------ Given data
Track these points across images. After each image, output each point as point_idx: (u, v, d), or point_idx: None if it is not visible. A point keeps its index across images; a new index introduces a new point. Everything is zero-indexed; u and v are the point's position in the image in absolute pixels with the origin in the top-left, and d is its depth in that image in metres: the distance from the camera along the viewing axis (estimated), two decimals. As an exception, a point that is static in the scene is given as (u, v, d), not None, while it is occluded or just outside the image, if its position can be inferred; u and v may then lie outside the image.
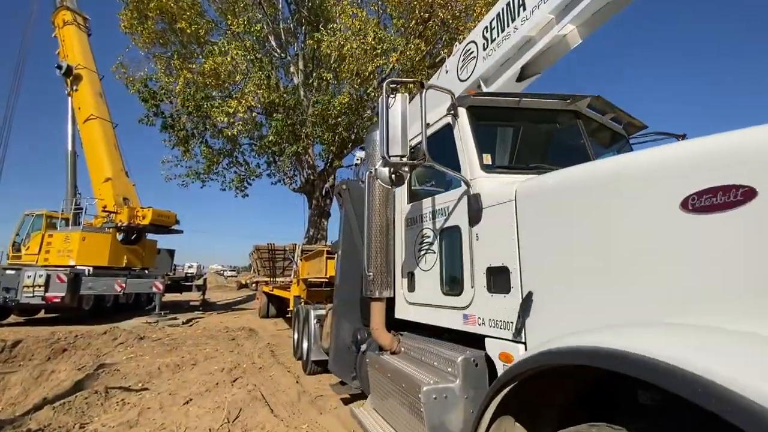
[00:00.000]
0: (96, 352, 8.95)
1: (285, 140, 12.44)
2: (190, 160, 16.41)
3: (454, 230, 2.73)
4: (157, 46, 15.91)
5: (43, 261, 13.79)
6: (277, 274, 14.11)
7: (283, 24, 16.08)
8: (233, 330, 11.36)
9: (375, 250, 3.32)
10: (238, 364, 7.03)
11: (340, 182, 4.88)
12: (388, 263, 3.36)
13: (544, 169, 2.42)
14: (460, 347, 2.60)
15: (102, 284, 12.89)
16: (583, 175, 1.92)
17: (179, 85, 11.95)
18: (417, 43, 10.68)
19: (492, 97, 2.87)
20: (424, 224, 3.11)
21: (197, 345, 9.13)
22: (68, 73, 16.82)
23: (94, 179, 15.57)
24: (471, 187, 2.56)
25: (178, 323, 12.73)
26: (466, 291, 2.54)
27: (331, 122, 12.34)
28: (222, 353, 8.16)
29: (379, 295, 3.30)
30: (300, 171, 17.34)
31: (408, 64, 11.09)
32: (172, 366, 6.91)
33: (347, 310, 4.48)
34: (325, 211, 17.28)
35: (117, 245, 14.52)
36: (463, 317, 2.55)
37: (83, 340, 10.02)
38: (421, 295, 3.08)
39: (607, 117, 3.14)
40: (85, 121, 16.15)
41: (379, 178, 2.56)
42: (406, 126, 2.42)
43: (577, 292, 1.81)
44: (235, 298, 24.54)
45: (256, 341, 9.71)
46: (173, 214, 15.55)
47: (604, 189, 1.76)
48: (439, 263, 2.87)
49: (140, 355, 8.13)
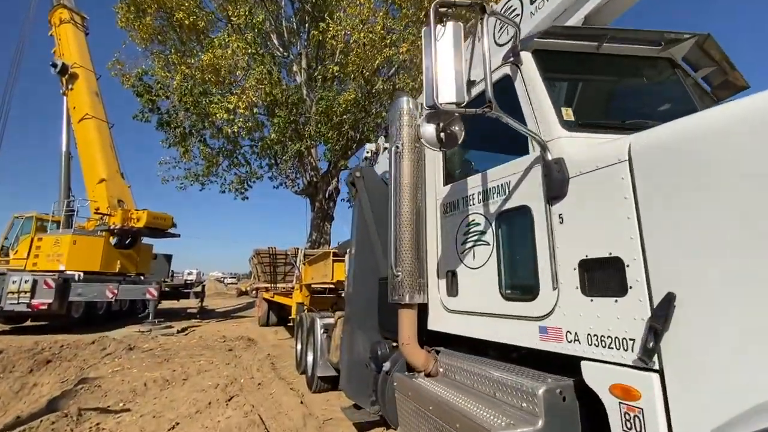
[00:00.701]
0: (82, 363, 8.23)
1: (288, 138, 11.79)
2: (188, 162, 15.83)
3: (519, 213, 2.03)
4: (155, 44, 15.39)
5: (32, 266, 13.06)
6: (278, 280, 13.39)
7: (285, 23, 15.57)
8: (231, 339, 10.61)
9: (404, 245, 2.61)
10: (235, 379, 6.29)
11: (353, 169, 4.19)
12: (420, 261, 2.65)
13: (647, 126, 1.73)
14: (531, 372, 1.89)
15: (93, 290, 12.15)
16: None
17: (177, 80, 11.34)
18: (428, 33, 10.04)
19: (565, 37, 2.17)
20: (470, 209, 2.41)
21: (191, 356, 8.38)
22: (63, 72, 16.25)
23: (87, 180, 14.92)
24: (548, 150, 1.86)
25: (173, 332, 11.96)
26: (545, 294, 1.83)
27: (336, 120, 11.70)
28: (217, 366, 7.41)
29: (409, 301, 2.59)
30: (302, 173, 16.70)
31: (419, 55, 10.46)
32: (161, 381, 6.16)
33: (362, 319, 3.76)
34: (328, 215, 16.60)
35: (110, 249, 13.81)
36: (540, 330, 1.84)
37: (69, 351, 9.31)
38: (468, 301, 2.37)
39: (701, 73, 2.45)
40: (80, 120, 15.55)
41: (423, 138, 1.87)
42: (461, 63, 1.73)
43: (747, 293, 1.11)
44: (235, 306, 23.75)
45: (255, 352, 8.96)
46: (170, 217, 14.85)
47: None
48: (495, 258, 2.17)
49: (127, 368, 7.39)
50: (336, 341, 4.89)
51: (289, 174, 17.37)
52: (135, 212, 13.95)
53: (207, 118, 11.80)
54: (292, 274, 13.53)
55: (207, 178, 15.98)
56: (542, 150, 1.89)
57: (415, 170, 2.76)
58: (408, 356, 2.59)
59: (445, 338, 2.67)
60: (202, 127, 12.33)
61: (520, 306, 1.97)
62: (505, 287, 2.10)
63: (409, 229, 2.65)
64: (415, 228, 2.67)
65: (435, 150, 1.91)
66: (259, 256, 13.33)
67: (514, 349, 2.12)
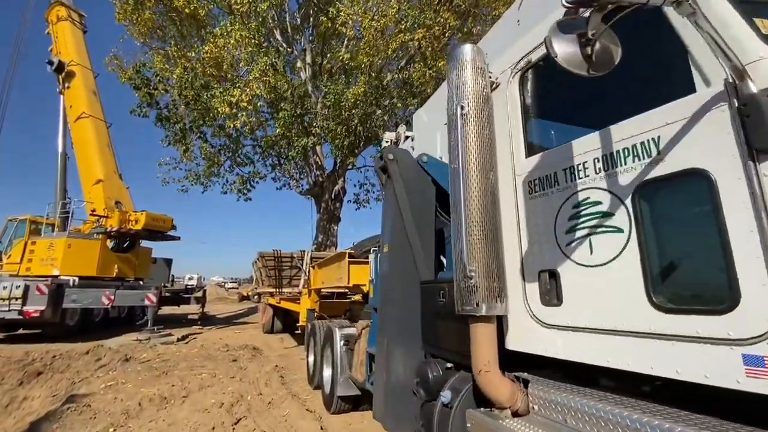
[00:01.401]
0: (75, 375, 7.58)
1: (294, 134, 11.13)
2: (189, 162, 15.20)
3: (685, 180, 1.35)
4: (154, 39, 14.83)
5: (25, 270, 12.41)
6: (283, 285, 12.68)
7: (289, 18, 15.00)
8: (235, 348, 9.90)
9: (476, 237, 1.93)
10: (241, 396, 5.59)
11: (384, 149, 3.50)
12: (499, 259, 1.97)
13: None
14: (692, 417, 1.20)
15: (88, 296, 11.46)
16: None
17: (177, 72, 10.70)
18: (446, 17, 9.40)
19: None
20: (579, 184, 1.73)
21: (191, 368, 7.68)
22: (60, 70, 15.71)
23: (84, 181, 14.31)
24: (748, 78, 1.18)
25: (173, 340, 11.27)
26: (752, 302, 1.14)
27: (345, 114, 11.04)
28: (221, 380, 6.71)
29: (487, 313, 1.90)
30: (307, 173, 16.06)
31: (435, 42, 9.82)
32: (157, 400, 5.46)
33: (401, 331, 3.07)
34: (334, 216, 15.93)
35: (107, 253, 13.14)
36: (746, 361, 1.15)
37: (62, 362, 8.66)
38: (582, 313, 1.68)
39: None
40: (77, 119, 14.98)
41: (560, 57, 1.18)
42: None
43: None
44: (237, 311, 23.05)
45: (262, 363, 8.26)
46: (169, 218, 14.19)
47: None
48: (637, 249, 1.48)
49: (121, 383, 6.69)
50: (360, 356, 4.20)
51: (293, 174, 16.74)
52: (133, 214, 13.30)
53: (208, 113, 11.16)
54: (299, 278, 12.84)
55: (208, 179, 15.37)
56: (735, 79, 1.21)
57: (488, 139, 2.08)
58: (486, 387, 1.90)
59: (511, 357, 1.99)
60: (202, 123, 11.68)
61: (696, 322, 1.28)
62: (659, 292, 1.41)
63: (483, 215, 1.96)
64: (491, 214, 1.99)
65: (581, 74, 1.22)
66: (264, 259, 12.63)
67: (648, 378, 1.44)
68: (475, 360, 1.92)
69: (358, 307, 7.55)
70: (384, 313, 3.30)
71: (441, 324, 2.71)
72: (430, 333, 2.91)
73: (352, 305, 7.82)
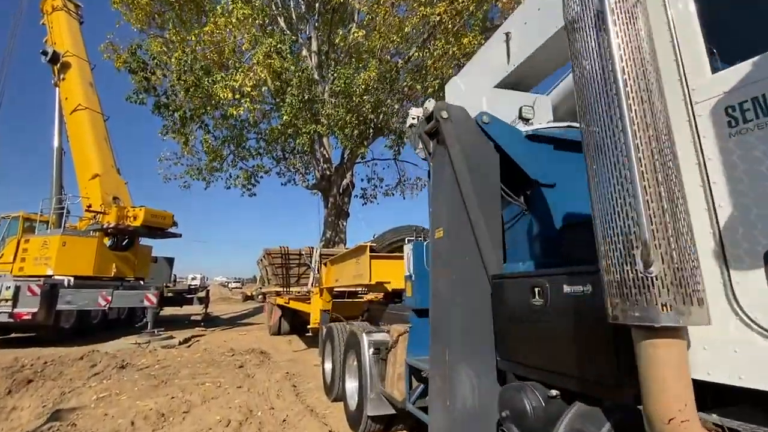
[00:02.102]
0: (68, 383, 6.90)
1: (302, 121, 10.36)
2: (190, 156, 14.50)
3: None
4: (152, 27, 14.10)
5: (18, 270, 11.72)
6: (291, 284, 11.95)
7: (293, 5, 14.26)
8: (240, 353, 9.18)
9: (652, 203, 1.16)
10: (251, 411, 4.84)
11: (435, 106, 2.71)
12: (691, 239, 1.20)
13: None
14: None
15: (83, 297, 10.75)
16: None
17: (175, 56, 9.94)
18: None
19: None
20: None
21: (194, 376, 6.95)
22: (54, 60, 15.00)
23: (80, 176, 13.61)
24: None
25: (174, 343, 10.55)
26: None
27: (355, 100, 10.27)
28: (226, 390, 5.97)
29: (678, 322, 1.14)
30: (315, 165, 15.30)
31: (458, 18, 9.00)
32: (154, 416, 4.72)
33: (468, 342, 2.32)
34: (343, 211, 15.16)
35: (104, 251, 12.43)
36: None
37: (53, 368, 7.99)
38: None
39: None
40: (72, 112, 14.29)
41: None
42: None
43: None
44: (241, 312, 22.38)
45: (271, 369, 7.52)
46: (170, 215, 13.46)
47: None
48: None
49: (116, 394, 5.97)
50: (397, 369, 3.45)
51: (299, 168, 15.99)
52: (131, 210, 12.58)
53: (210, 101, 10.41)
54: (307, 276, 12.10)
55: (211, 174, 14.65)
56: None
57: (648, 48, 1.31)
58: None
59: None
60: (204, 112, 10.93)
61: None
62: None
63: (659, 167, 1.19)
64: (672, 166, 1.22)
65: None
66: (270, 256, 11.89)
67: None
68: (659, 401, 1.14)
69: (377, 307, 6.80)
70: (439, 316, 2.54)
71: (535, 334, 1.94)
72: (512, 345, 2.15)
73: (370, 305, 7.07)
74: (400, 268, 5.61)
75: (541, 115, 3.22)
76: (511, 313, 2.16)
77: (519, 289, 2.08)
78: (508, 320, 2.18)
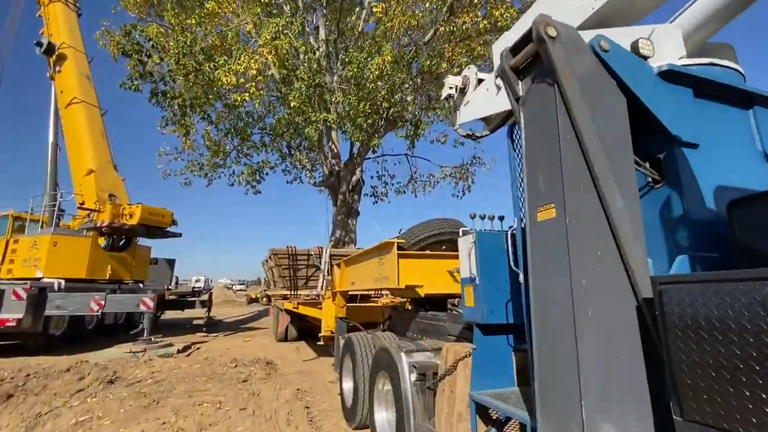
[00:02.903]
0: (51, 399, 6.10)
1: (311, 108, 9.48)
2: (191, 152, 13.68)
3: None
4: (151, 15, 13.33)
5: (7, 273, 10.93)
6: (299, 286, 11.05)
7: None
8: (244, 363, 8.28)
9: None
10: (256, 445, 3.94)
11: (536, 22, 1.80)
12: None
13: None
14: None
15: (74, 302, 9.89)
16: None
17: (174, 38, 9.10)
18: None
19: None
20: None
21: (191, 393, 6.05)
22: (50, 51, 14.27)
23: (74, 172, 12.82)
24: None
25: (172, 352, 9.67)
26: None
27: (369, 86, 9.38)
28: (227, 413, 5.07)
29: None
30: (322, 161, 14.42)
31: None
32: (138, 453, 3.83)
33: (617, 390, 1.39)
34: (353, 209, 14.26)
35: (98, 252, 11.59)
36: None
37: (37, 381, 7.20)
38: None
39: None
40: (68, 105, 13.54)
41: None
42: None
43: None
44: (245, 315, 21.52)
45: (279, 385, 6.61)
46: (169, 213, 12.61)
47: None
48: None
49: (98, 417, 5.10)
50: (457, 405, 2.52)
51: (306, 164, 15.12)
52: (127, 207, 11.73)
53: (211, 87, 9.55)
54: (316, 278, 11.20)
55: (213, 170, 13.82)
56: None
57: None
58: None
59: None
60: (205, 100, 10.08)
61: None
62: None
63: None
64: None
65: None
66: (277, 257, 11.00)
67: None
68: None
69: (404, 315, 5.87)
70: (554, 341, 1.62)
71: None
72: (719, 400, 1.23)
73: (393, 312, 6.14)
74: (433, 269, 4.67)
75: (665, 52, 2.30)
76: (716, 346, 1.23)
77: (735, 305, 1.16)
78: (710, 357, 1.25)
------------
Pictures are to be left out; the lines from the start of the records above through the line holding "37: (83, 340, 10.02)" are to be returned exactly.

### Output of the task
Track these points across images. After each image, output each point as point_idx: (u, v, d), or point_idx: None if it is not visible. A point keeps its index across images; a new index introduces a new point. Everything is zero-indexed; u and v are the point's position in the image in absolute pixels with the origin in the top-left, and d is its depth in that image in metres: the distance from the camera along the viewing axis (estimated), two decimals. As an exception, a point that is static in the scene is given as (u, v, d), not None, while it is occluded or just outside the image, if its position can be inferred; u and v may then lie outside the image.
[00:00.000]
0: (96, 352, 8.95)
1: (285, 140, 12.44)
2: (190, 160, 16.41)
3: (454, 230, 2.73)
4: (157, 46, 15.91)
5: (43, 261, 13.79)
6: (277, 274, 14.11)
7: (283, 24, 16.08)
8: (233, 330, 11.36)
9: (375, 250, 3.32)
10: (238, 364, 7.03)
11: (340, 182, 4.88)
12: (388, 263, 3.36)
13: (544, 169, 2.42)
14: (460, 347, 2.60)
15: (102, 284, 12.89)
16: (583, 175, 1.92)
17: (179, 85, 11.95)
18: (417, 43, 10.68)
19: (492, 97, 2.87)
20: (424, 224, 3.11)
21: (197, 345, 9.13)
22: (68, 73, 16.82)
23: (94, 179, 15.57)
24: (471, 187, 2.56)
25: (178, 323, 12.73)
26: (466, 291, 2.54)
27: (331, 122, 12.34)
28: (222, 353, 8.16)
29: (379, 295, 3.30)
30: (300, 171, 17.34)
31: (408, 64, 11.09)
32: (172, 366, 6.91)
33: (347, 310, 4.48)
34: (325, 211, 17.28)
35: (117, 245, 14.52)
36: (463, 317, 2.55)
37: (83, 340, 10.02)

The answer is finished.